US lawyers accuse FTX founder of syphoning off company assets
‘Bahamas authorities said the court allowed for transfer all of the assets of FTX to its custody for safekeeping’
‘US lawyers pointed to post-petition transfers made while Bankmanfried was in Bahamian custody’
THE disgraced founder of FTX, the collapsed cryptocurrency exchange business, has been accused of trying to syphon assets from the company to the Bahamas.
Lawyers handling the bankruptcy filed an emergency motion on Thursday night, alleging that Sam Bankman-fried was trying to “undermine” the court process and “move assets from the debtors to accounts under the control of the Bahamian government”.
It comes amid a brewing legal battle over jurisdiction of the bankruptcy between United States and Bahamian authorities.
The FTX exchange, founded by Mr Bankman-fried, 30, filed for bankruptcy protection in the state of Delaware last week, leaving up to 1m creditors out of pocket and an $8bn (£7bn) black hole in its accounts.

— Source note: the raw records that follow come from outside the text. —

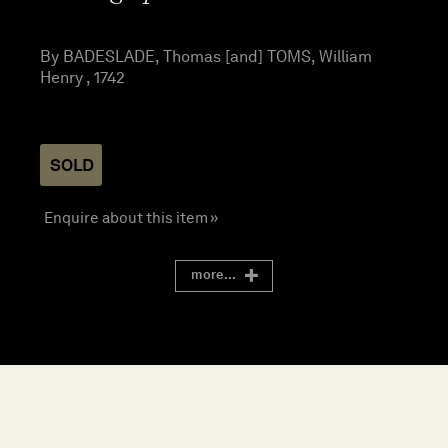
By BADESLADE, Thomas [and] TOMS, William
Henry , 1742
SOLD
Enquire about this item »
more...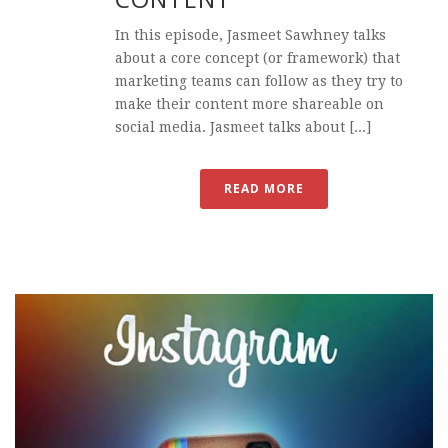
In this episode, Jasmeet Sawhney talks
about a core concept (or framework) that
marketing teams can follow as they try to
make their content more shareable on
social media. Jasmeet talks about [...]
READ MORE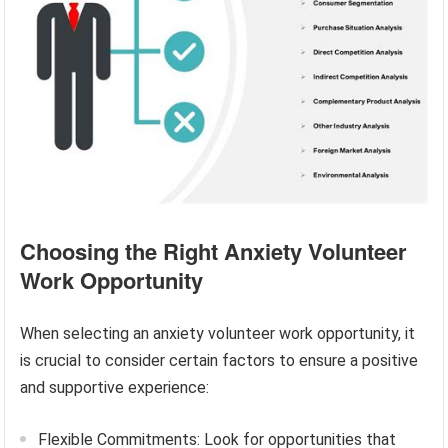
Choosing the Right Anxiety Volunteer
Work Opportunity
When selecting an anxiety volunteer work opportunity, it
is crucial to consider certain factors to ensure a positive
and supportive experience:
Flexible Commitments: Look for opportunities that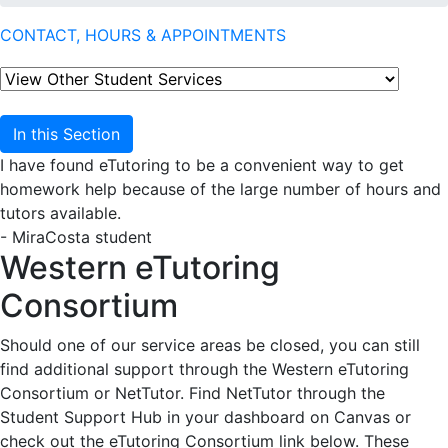
CONTACT, HOURS & APPOINTMENTS
In this Section
I have found eTutoring to be a convenient way to get
homework help because of the large number of hours and
tutors available.
- MiraCosta student
Western eTutoring
Consortium
Should one of our service areas be closed, you can still
find additional support through the Western eTutoring
Consortium or NetTutor. Find NetTutor through the
Student Support Hub in your dashboard on Canvas or
check out the eTutoring Consortium link below. These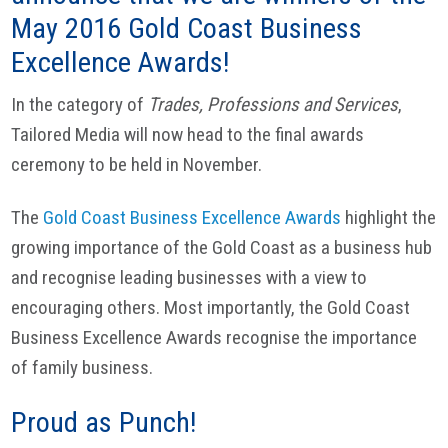
May 2016 Gold Coast Business
Excellence Awards!
In the category of
Trades, Professions and Services
,
Tailored Media will now head to the final awards
ceremony to be held in November.
The
Gold Coast Business Excellence Awards
highlight the
growing importance of the Gold Coast as a business hub
and recognise leading businesses with a view to
encouraging others. Most importantly, the Gold Coast
Business Excellence Awards recognise the importance
of family business.
Proud as Punch!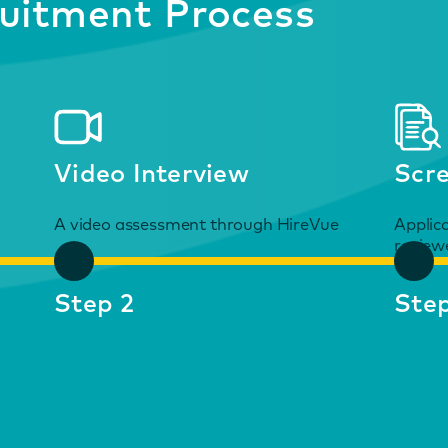
uitment Process
Video Interview
Scr
A video assessment through HireVue
Applic
review
Step 2
Step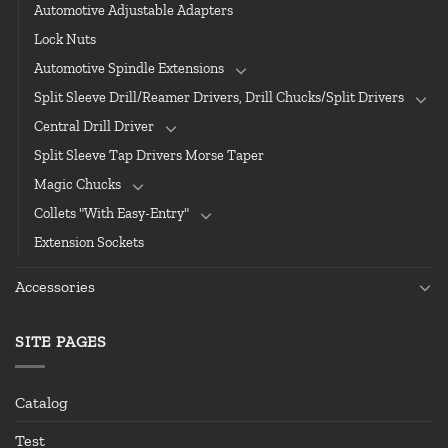
Automotive Adjustable Adapters
Lock Nuts
Automotive Spindle Extensions
Split Sleeve Drill/Reamer Drivers, Drill Chucks/Split Drivers
Central Drill Driver
Split Sleeve Tap Drivers Morse Taper
Magic Chucks
Collets "With Easy-Entry"
Extension Sockets
Accessories
SITE PAGES
Catalog
Test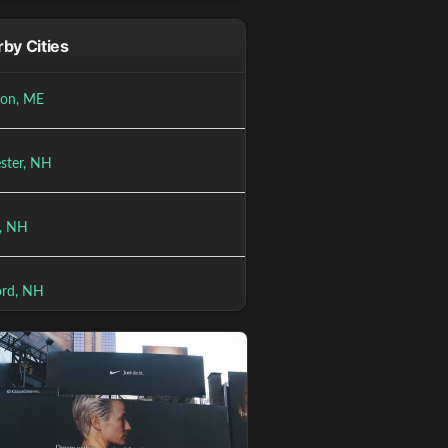
by Cities
ton, ME
ster, NH
, NH
rd, NH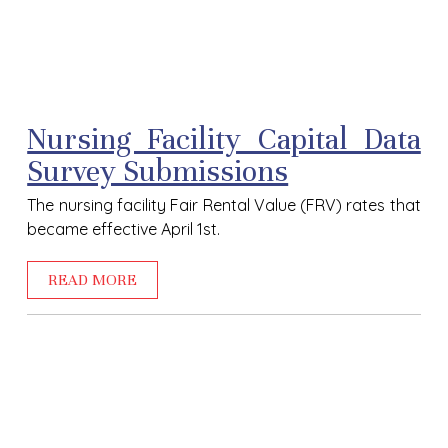
Nursing Facility Capital Data
Survey Submissions
The nursing facility Fair Rental Value (FRV) rates that
became effective April 1
st.
READ MORE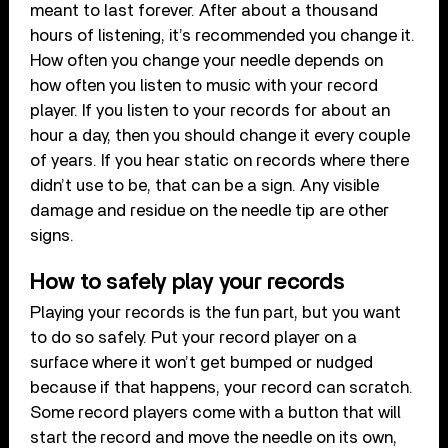
meant to last forever. After about a thousand
hours of listening, it’s recommended you change it.
How often you change your needle depends on
how often you listen to music with your record
player. If you listen to your records for about an
hour a day, then you should change it every couple
of years. If you hear static on records where there
didn’t use to be, that can be a sign. Any visible
damage and residue on the needle tip are other
signs.
How to safely play your records
Playing your records is the fun part, but you want
to do so safely. Put your record player on a
surface where it won’t get bumped or nudged
because if that happens, your record can scratch.
Some record players come with a button that will
start the record and move the needle on its own,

The company, which was run out of a $40m penthouse in the Bahamas, failed after executives secretly used billions in customer deposits to fund risky trades at a crypto hedge fund. Earlier this year it had been valued at $32bn.

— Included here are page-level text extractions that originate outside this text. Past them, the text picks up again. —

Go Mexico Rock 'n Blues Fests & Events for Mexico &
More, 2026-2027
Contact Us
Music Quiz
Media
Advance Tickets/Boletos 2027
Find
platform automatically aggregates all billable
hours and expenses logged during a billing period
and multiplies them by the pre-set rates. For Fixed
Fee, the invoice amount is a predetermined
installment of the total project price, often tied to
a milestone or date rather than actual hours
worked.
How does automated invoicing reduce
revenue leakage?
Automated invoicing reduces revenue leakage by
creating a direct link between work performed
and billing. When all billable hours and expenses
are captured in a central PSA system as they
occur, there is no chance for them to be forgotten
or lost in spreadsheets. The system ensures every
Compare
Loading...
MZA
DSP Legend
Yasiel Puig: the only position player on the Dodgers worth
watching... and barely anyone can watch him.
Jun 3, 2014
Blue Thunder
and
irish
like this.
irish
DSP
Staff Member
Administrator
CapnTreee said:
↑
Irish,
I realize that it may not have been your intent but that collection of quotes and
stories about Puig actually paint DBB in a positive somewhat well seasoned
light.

The bankruptcy case in the US is being handled by John Jay Ray, a restructuring veteran who oversaw the unwinding of failed energy giant Enron.
However, on Wednesday the Bahamas unit of FTX filed a separate bankruptcy motion on behalf of the country’s regulators in another court. It called for the US to recognise liquidation proceedings on the Caribbean island.
The Bahamas Securities Commission said on Thursday it had used powers granted by its supreme court to “transfer all of the assets of ” FTX’S Bahamas division to its own custody for “safekeeping”.
In response, lawyers working with Mr Ray accused the Bahamas of securing “unauthorised access” to the company’s systems “for the purpose of obtaining digital assets”.
Hundreds of millions of dollars in FTX’S cryptocurrency tokens were transferred out of the company in the wake of its US bankruptcy filings.
FTX’S lawyers claimed that on Nov 13, two days after filing for bankruptcy in the US, “certain post-petition transfers” were made by Mr Bankman-fried from its assets to accounts controlled by Bahamian authorities. The lawyers added that Mr Bankman-fried appeared at the time to be “effectively in the custody of Bahamas authorities”.
FTX is facing multiple regulatory investigations by dozens of authorities in the US as well as inquiries by Bahamas regulators and police.
Lawyers acting for FTX accused the company’s founder of “incessant and disruptive tweeting” since the company was bankrupted. Mr Bankman-fried is still trying to raise up to $8bn to bail out the exchange, despite resigning as chief executive last week.
Legal filings claim Mr Bankmanfried also took a personal loan worth $1bn from Alameda, his cryptocurrency hedge fund that received funding from FTX customer accounts. He did not respond to a request for comment.